Acupuntura com neurociência é ainda melhor
Acupuntura no Ocidente ainda é considerada tratamento “alternativo”. Os “meridianos” por onde o fluxo de energia supostamente pode ser manipulado pela colocação de agulhas em pontos específicos do corpo até hoje não encontram suporte em estudos anatômicos. Mas ao que parece, o problema estava em esperar que tais meridianos fossem canais, ou tubos. Segundo um estudo recente, em colaboração entre pesquisadores nos EUA e na China, a acupuntura age diretamente é pelos nervos, mesmo.
E o que é melhor: funciona até em camundongos anestesiados. Ou seja: não só acupuntura não é prerrogativa humana, como certamente não depende de efeito placebo (ao contrário da homeopatia). De quebra, a eficácia comprovada da acupuntura em roedores permite a pesquisadores o uso de todo um arsenal de modificações genéticas e farmacológicas para testar diretamente os circuitos e mecanismos de funcionamento da acupuntura.
Os autores do estudo publicado na revista Neuron usaram eletroacupuntura, que tem o benefício adicional de ter intensidade controlada, para tratar camundongos submetidos a injeção de uma dose de lipopolissacarídeos (LPS), que envolvem bactérias, alta o suficiente para causar uma tempestade inflamatória tão intensa que leva 80% dos animais à morte em três dias. Como a resposta extrema ao COVID-19, aliás: o inimigo é combatido, mas às custas da destruição do próprio corpo.
Pois bem: uma única sessão de 15 minutos de eletroacupuntura no ponto ST36, na coxa, 90 minutos após a injeção de LPS mostrou-se suficiente para conter a resposta inflamatória a ponto de permitir que mais da metade dos animais sobrevivessem. A estimulação elétrica do ponto ST36 ativa, via nervos sensoriais, um reflexo parassimpático, que pelo nervo vago estimula a glândula adrenal a liberar no sangue substâncias anti-inflamatórias.
Já em outro ponto, ST25, no abdômen, os efeitos acontecem por um arco reflexo simpático, medular – e dependem do contexto. Com eletropuntura logo antes da injeção de LPS, mais de metade dos animais sobreviveram à inflamação generalizada que se seguiu – mas a mesma aplicação durante a inflamação sistêmica só fez piorar a situação. Nessas condições, nenhum animal chegou às 72 horas de sobrevivência.
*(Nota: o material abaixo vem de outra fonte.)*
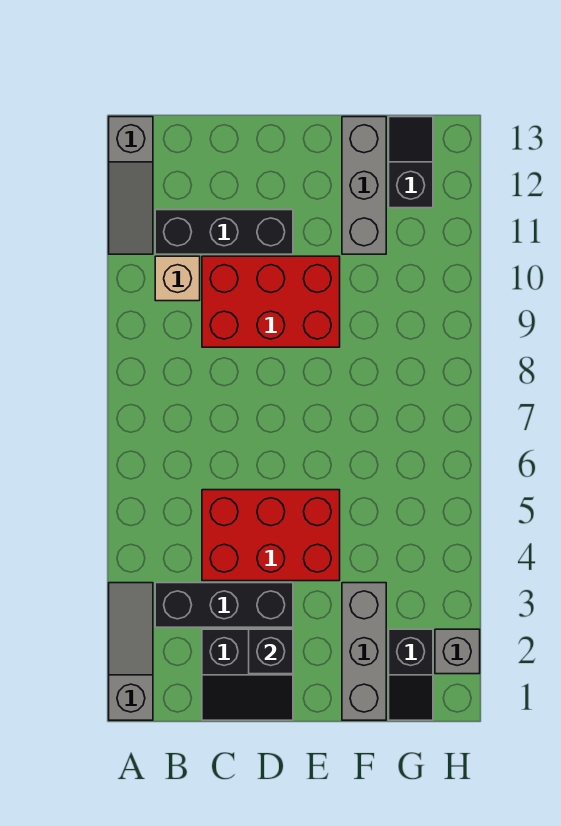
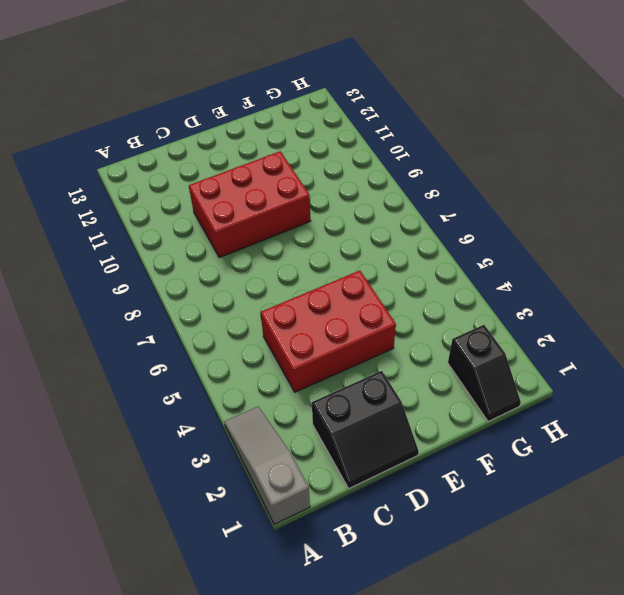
none -> grey slope A11:A13 level 1 top 13
none -> black brick B3:D3 level 1
none -> tan brick B10 level 1

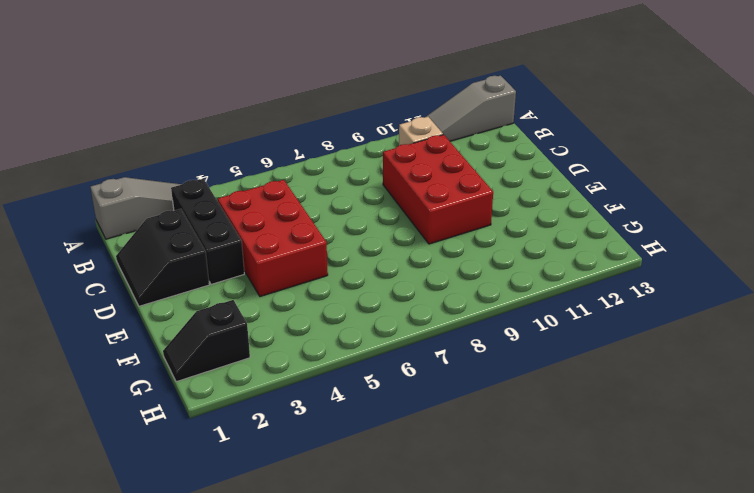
none -> black brick B11:D11 level 1
none -> grey brick F1:F3 level 1
none -> grey brick F11:F13 level 1

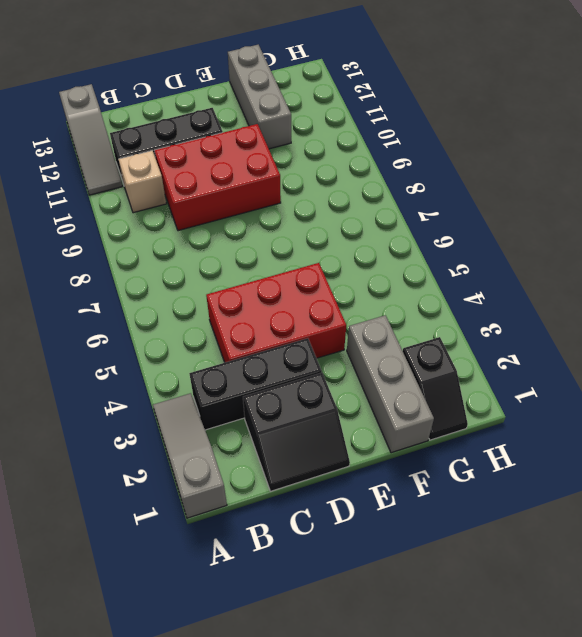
none -> black slope G12:G13 level 1 top 12
none -> grey brick H2 level 1
none -> black brick D2 level 2

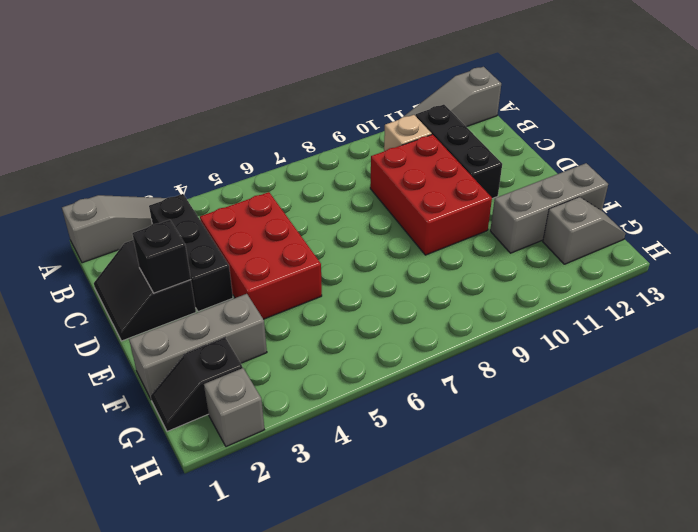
grey slope G12:G13 level 1 top 12 -> black slope G12:G13 level 1 top 12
O estudo revela que acupuntura pode, sim, ter contraindicações – mas agora que sua base na estimulação de reflexos fisiológicos foi descoberta, surge a possibilidade de entender as fontes da complexidade desse tratamento milenar, e mesmo usar eletrodos, em vez de agulhas, para ativar nervos de maneira controlada. Ou então, apelar para a versão low-tech: beliscões no lugar certo também funcionam.
Extraído de Suzana Herculano-Houzel (2025) Neurociência da Vida Comum, originalmente publicado na Folha de São Paulo em fevereiro de 2021.